Accounting for camber has a twofold impact on sound propagation though the inter-vane channels : curvature of the center line, and expansion of the cross-section. The latter is introduced by means of a multiple-scale analysis, relying on slow variations along the channel. Then curvature effects are added by restating the wave equation in curvilinear coordinates. The channel expansion plays a significant role on sound transmission and reflection phenomena at all frequencies. It also generates cut-on/cut-off transitions of channel modes, which can drastically change the acoustic behavior. A detailed study of this mechanism has been carried out.

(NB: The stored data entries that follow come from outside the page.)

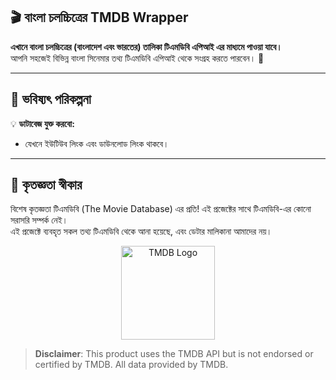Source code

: ## 🎬 বাংলা চলচ্চিত্রের TMDB Wrapper

**এখানে বাংলা চলচ্চিত্রের (বাংলাদেশ এবং ভারতের) তালিকা টিএমডিবি এপিআই এর মাধ্যমে পাওয়া যাবে।**  
আপনি সহজেই বিভিন্ন বাংলা সিনেমার তথ্য টিএমডিবি এপিআই থেকে সংগ্রহ করতে পারবেন। 🎥

---

## 🔮 ভবিষ্যৎ পরিকল্পনা

💡 **ডাটাবেজ যুক্ত করবো:**  
   - যেখনে ইউটিউব লিংক এবং ডাউনলোড লিংক থাকবে।

---

## 🙏 কৃতজ্ঞতা স্বীকার

বিশেষ কৃতজ্ঞতা টিএমডিবি (The Movie Database) এর প্রতি! এই প্রজেক্টের সাথে টিএমডিবি-এর কোনো সরাসরি সম্পর্ক নেই।  
এই প্রজেক্টে ব্যবহৃত সকল তথ্য টিএমডিবি থেকে আনা হয়েছে, এবং ডেটার মালিকানা আমাদের নয়।

<div align="center">
  <a href="https://www.themoviedb.org/">
    <img src="https://www.themoviedb.org/assets/2/v4/logos/primary-green-1c4a08fdbd4f5f25355dd2ae9b95e229da7a7486f925bf0df7ba6a636c4da777.svg" alt="TMDB Logo" width="150"/>
  </a>
</div>

> **Disclaimer**: This product uses the TMDB API but is not endorsed or certified by TMDB. All data provided by TMDB.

On the other hand, it has been observed that curvature only matters above the first cut-off frequency of the channels, for typical outlet guide vane geometries.

Concerning the wakes evolution through the cascade of cambered vanes, only the expansion effect has been modeled. This allowed to recover the wakes slicing and tilting observed in numerical simulations. However, the missing curvature effects proved to be limiting to address noise prediction in realistic configurations. They should be added to ensure reliable results.

Throughout this work, emphasis was also placed on acoustic resonances. Parametric studies have been performed on the influence of vane design parameters and incident perturbation on the prediction of resonant frequencies. The modulation of the resonance pattern by an incident acoustic wave in non-ideal conditions has been explained, as well as the crucial role of cut-on/cut-off transitions at certain frequencies. The influence of acoustic resonances triggered by wake impingement was also studied. It appeared that their occurrence can either reduce or amplify noise.